I didn’t get that much help from my parents, so I knew very little upon entering college, and slightly more when I married.
Zillah, thanks for the info about the IUD. I’ll have to see if my sis can get one. They’re the best!
I wish that I had researched the birth control pill. I didn’t know that one possible side effect is major depression. Now I do.
FoxyJ, I’m having the same issue with the pill–worked great pre-kids but has just messed with my moods and cycles post-kids.
This doesn’t relate to birth control, but one of our bloggers here gave me the best sex advice: give it about 2 years for it to get really good. That saved me a lot of worry.
Sex got so much better after the vasectomy!!
And, the pill made me depressed. But I didn’t realize it until I went off of it. I just thought I was sad because I’d moved to grey, dreary Portland, had a crazy job, and maybe I’d married the wrong guy.

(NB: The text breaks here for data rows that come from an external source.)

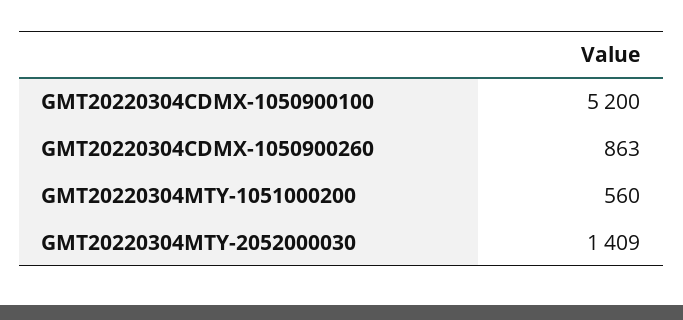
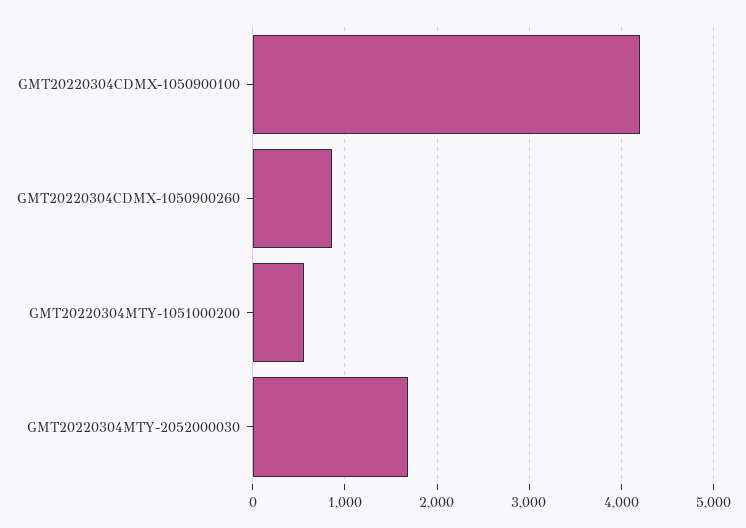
GMT20220304CDMX-1050900100: 5200 -> 4200
GMT20220304MTY-2052000030: 1409 -> 1700

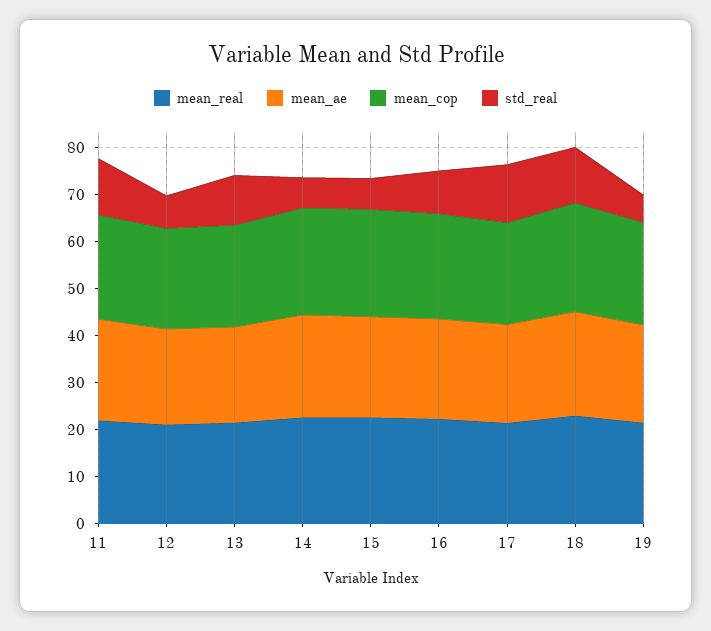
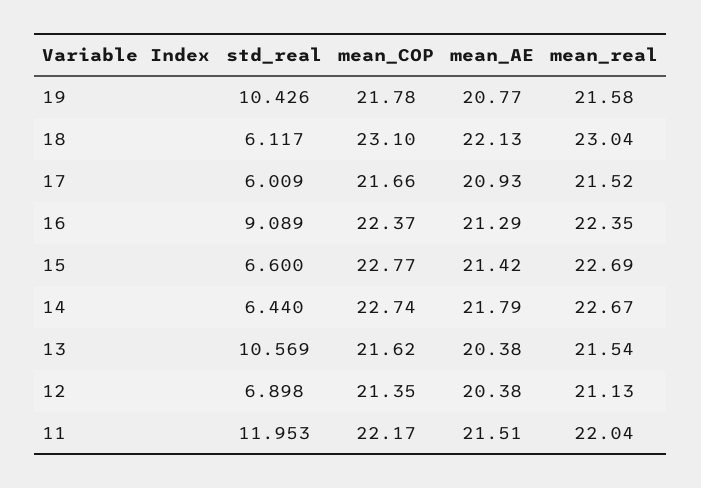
std_real, 17: 12 -> 6.009
std_real, 18: 12 -> 6.117
std_real, 19: 6 -> 10.426

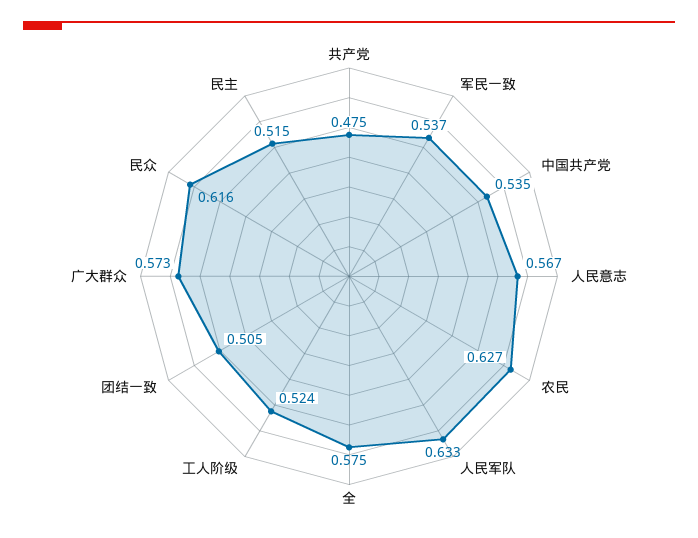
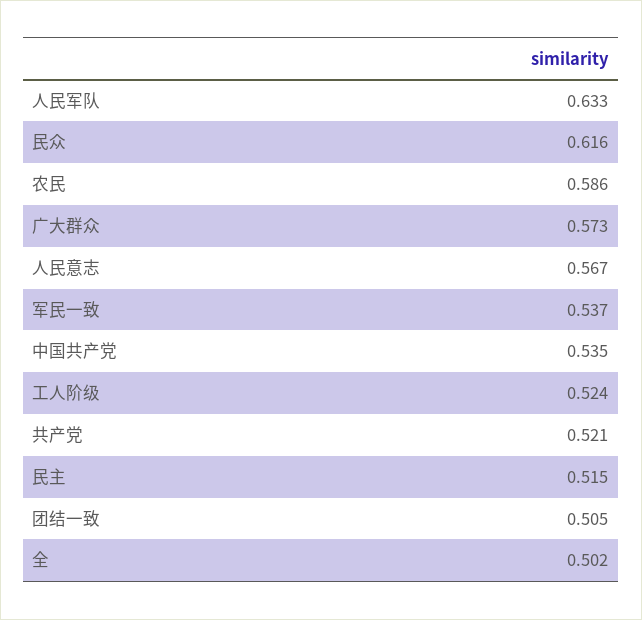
共产党: 0.475 -> 0.521
农民: 0.627 -> 0.586
全: 0.575 -> 0.502

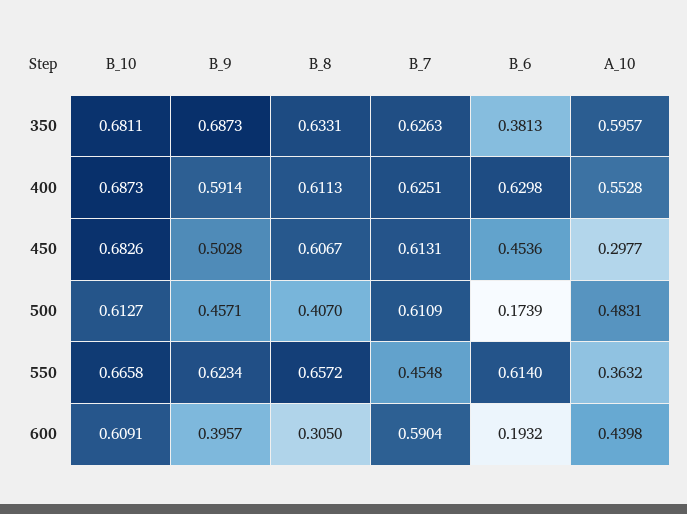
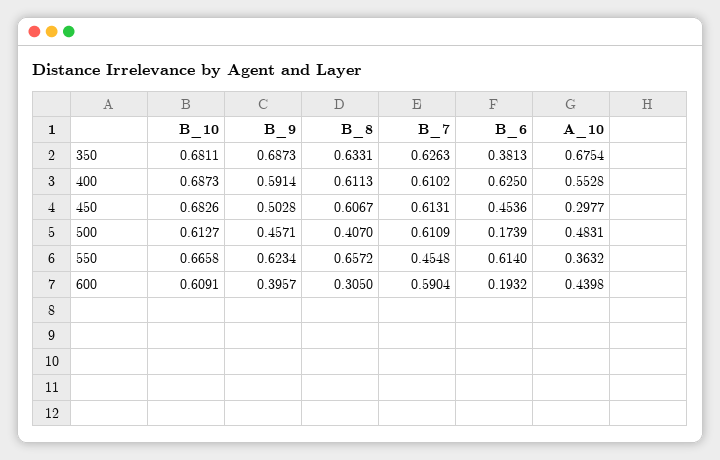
A_10, 350: 0.5957 -> 0.6754
B_7, 400: 0.6251 -> 0.6102
B_6, 400: 0.6298 -> 0.625

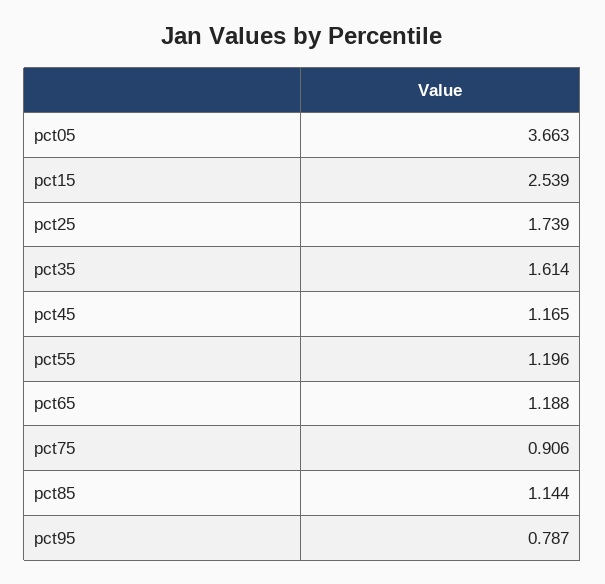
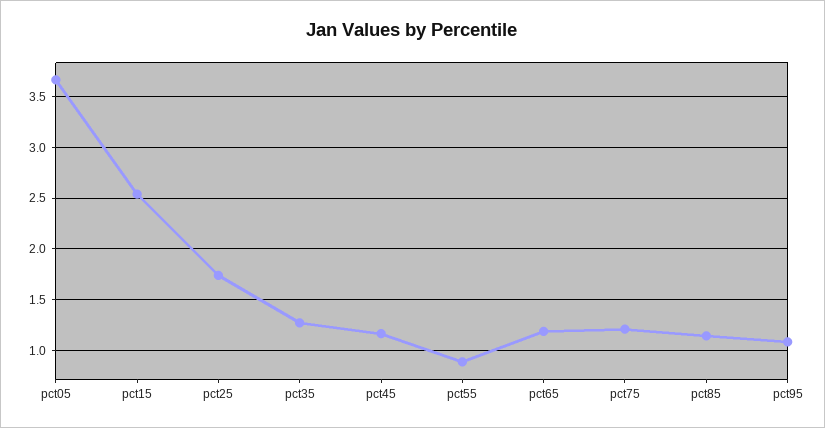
pct35: 1.614 -> 1.3
pct55: 1.196 -> 0.9
pct75: 0.906 -> 1.2
pct95: 0.787 -> 1.1

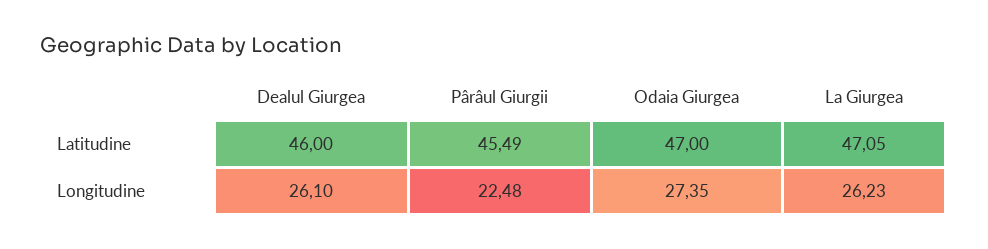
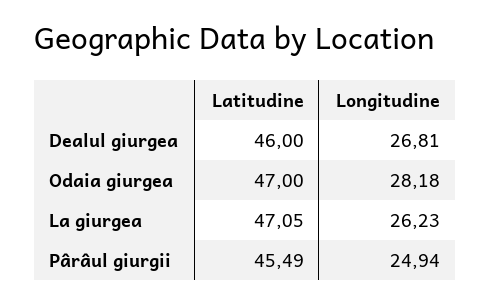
Dealul Giurgea, Longitudine: 26.1 -> 26.81
Pârâul Giurgii, Longitudine: 22.48 -> 24.94
Odaia Giurgea, Longitudine: 27.35 -> 28.18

Turns out, it was just the Pill. Portland was still dreary, but six weeks after coming off the pill, it was like the lights turned on. I was back to my normal, happy, euthymic self.
Elizabeth, I totally agree! My husband had a vasectomy earlier this year, and it’s amazing what not having to worry about another unplanned pregnancy has done for my libido.
I don’t agree with you about Portland being dreary. 🙂
A couple of years ago, a friend of mine (from church) got pregnant with her 5th even thought she had an IUD. Her husband is a doctor. I’m sure they think it is Divine intervention, but I also think someone got an operation to prevent a 6th since then.
When I was newly married, the pill worked fine. After my first, it did not work so well, and I had my second 17 months later. I then tried depo shots – very bad for depression. Eventually, hubby got a vasectomy, after I had to have all my insides surgically pulled back up following the third child. Now I wish they’d done a hysterectomy for me then (nine years ago,) because I think I’m having perimenopause symptoms, like migraines (12 migraines this month.)
Thank you.
Thank you for talking about this. This is something you never hear about at Church or in LDS circles. Thank you.
Do you think anyone in the Church makes an informed decision not to use artificial birth control anymore? Or am I truly a dinosaur who belongs back in Vernal?
I was lucky my mom had gotten pregnant at 15 and didn’t know how it happened. She made sure to give us lots of info. I knew all the ends and outs. I also had 3 older sisters who openly discussed these things with me. It is great to be informed especially when you cant use birth control for medical reasons. I have successfully been able to plan everyone of my children only using condums. We even have 5 years between two of them. I don’t think I could have done this with out understanding it all.
As far as peeing after sex. I am thankful I learned that from a nurse while attending nursing school. I took her advice and didn’t realize until now how good it was.
I wish I could’ve talked more to my mom & YW & RS leaders about how much fun sex is! I, of course, had long assumed it was (colorful mind that I have). But talking more about it — the intricacies of sex would’ve been helpful, & sex would’ve been less of a mystery.
I also wish Relief Society & Young Women’s had outright succinct lessons in the manuals about the JOY OF SEX, paraphernelia, contraception, etc. for Sunday discussion.
Thankfully, Rob takes care of all the contraception, simply slipping one on everytime (whew!).